Dataset records:
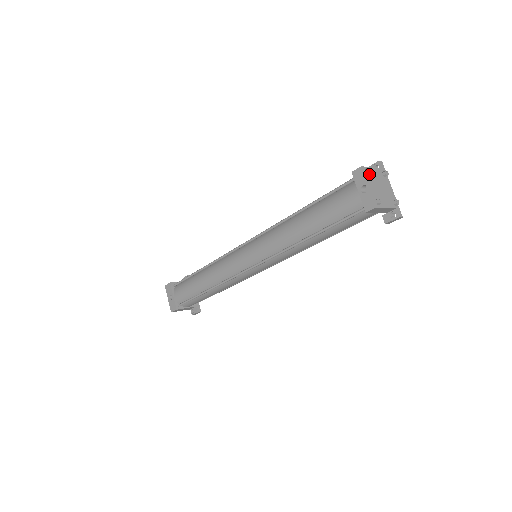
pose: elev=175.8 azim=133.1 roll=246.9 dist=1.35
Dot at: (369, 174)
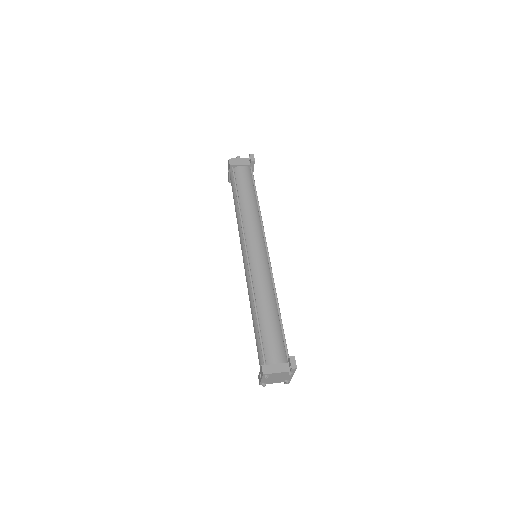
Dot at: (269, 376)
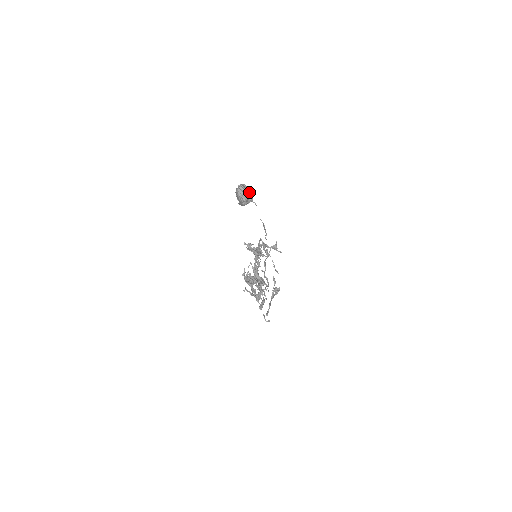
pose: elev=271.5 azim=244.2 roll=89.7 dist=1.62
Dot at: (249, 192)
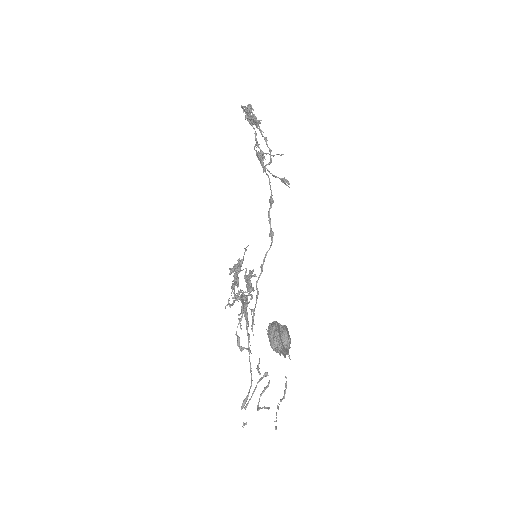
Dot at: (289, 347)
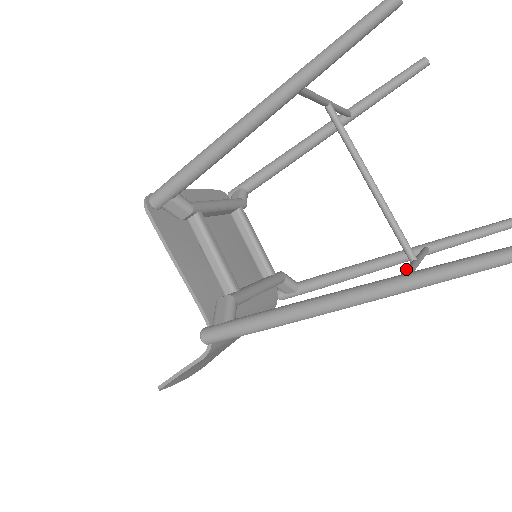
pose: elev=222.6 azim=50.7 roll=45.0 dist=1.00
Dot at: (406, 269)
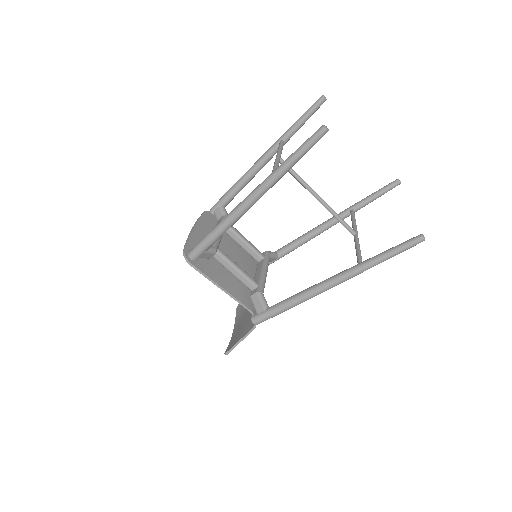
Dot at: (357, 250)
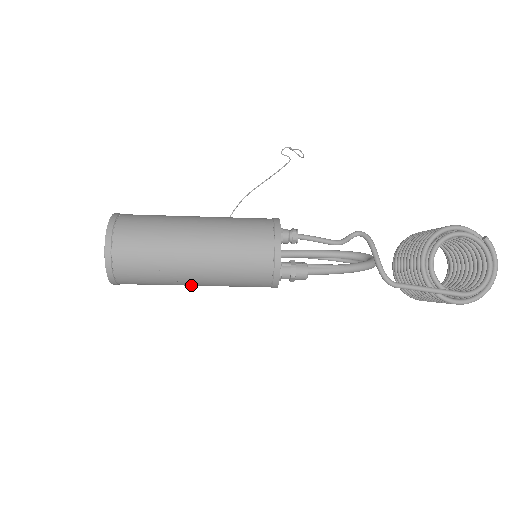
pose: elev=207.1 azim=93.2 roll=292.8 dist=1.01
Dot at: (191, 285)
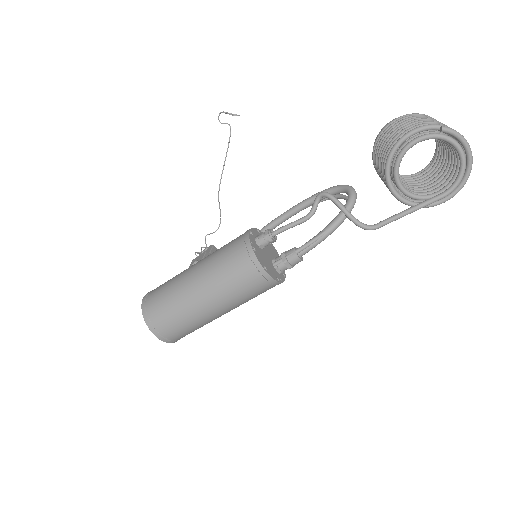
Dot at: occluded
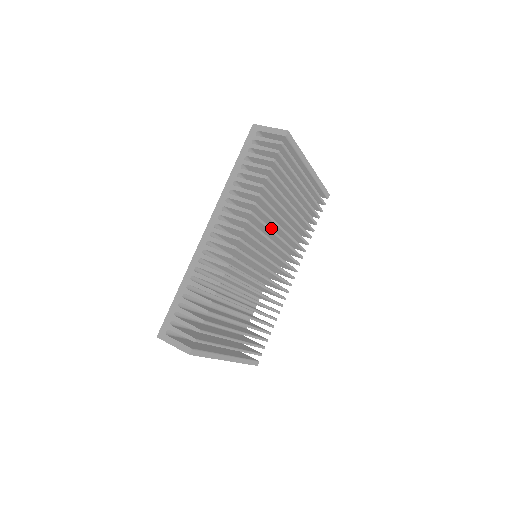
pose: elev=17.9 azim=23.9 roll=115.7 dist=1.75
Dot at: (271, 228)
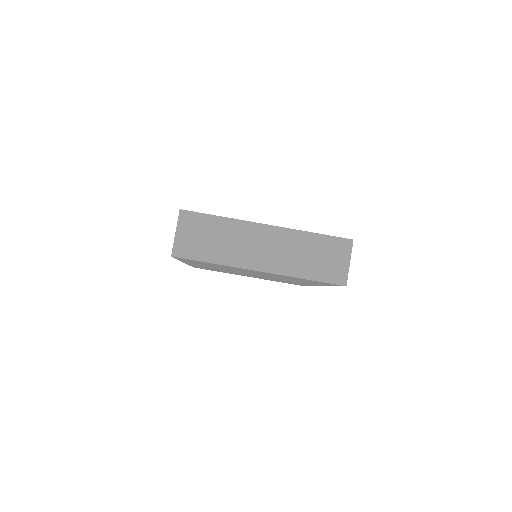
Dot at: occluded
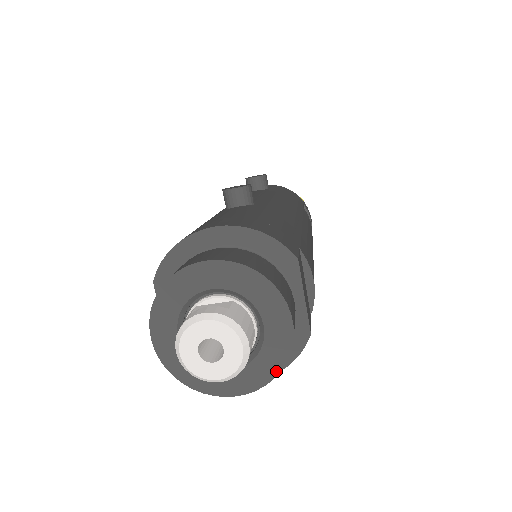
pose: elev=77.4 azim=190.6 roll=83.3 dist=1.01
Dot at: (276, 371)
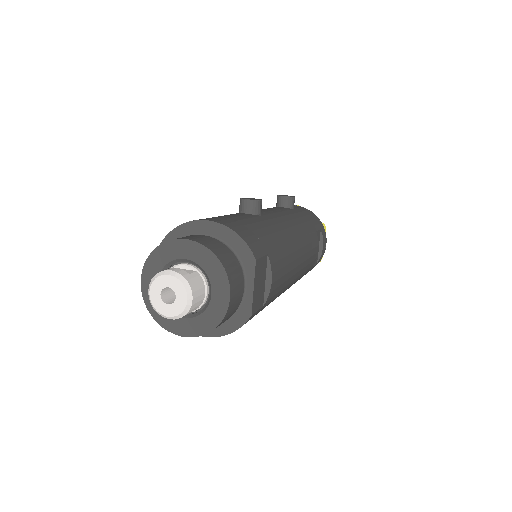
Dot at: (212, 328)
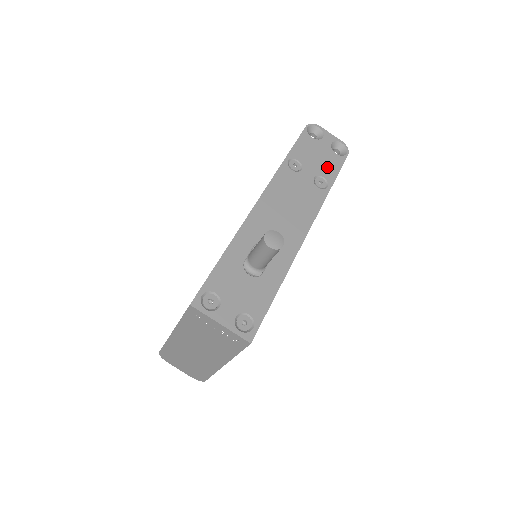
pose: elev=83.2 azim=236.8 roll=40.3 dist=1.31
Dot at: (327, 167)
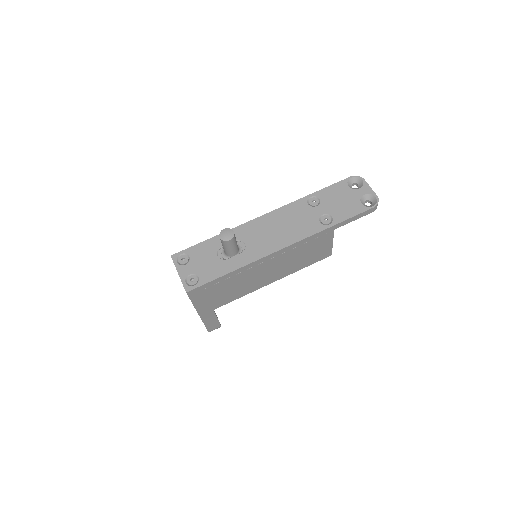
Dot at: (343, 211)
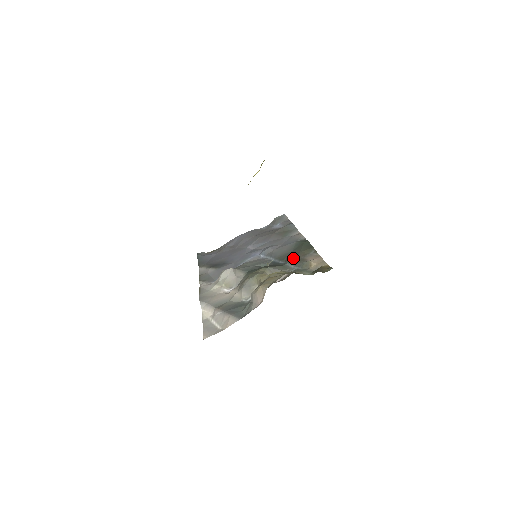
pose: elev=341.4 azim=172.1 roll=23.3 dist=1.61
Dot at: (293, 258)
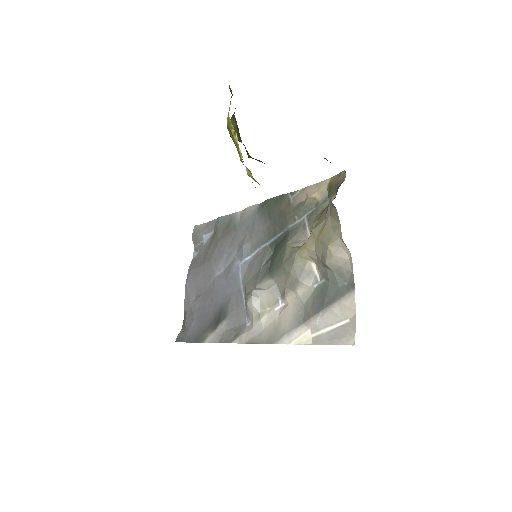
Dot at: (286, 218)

Problem to solve: Which lines above contain the word "pose" in that exact case? Pick them out and copy each one in full.

Solution to this task:
pose: elev=175.8 azim=133.1 roll=246.9 dist=1.35
pose: elev=271.5 azim=244.2 roll=89.7 dist=1.62
pose: elev=222.6 azim=50.7 roll=45.0 dist=1.00
pose: elev=207.1 azim=93.2 roll=292.8 dist=1.01
pose: elev=17.9 azim=23.9 roll=115.7 dist=1.75
pose: elev=77.4 azim=190.6 roll=83.3 dist=1.01
pose: elev=83.2 azim=236.8 roll=40.3 dist=1.31
pose: elev=341.4 azim=172.1 roll=23.3 dist=1.61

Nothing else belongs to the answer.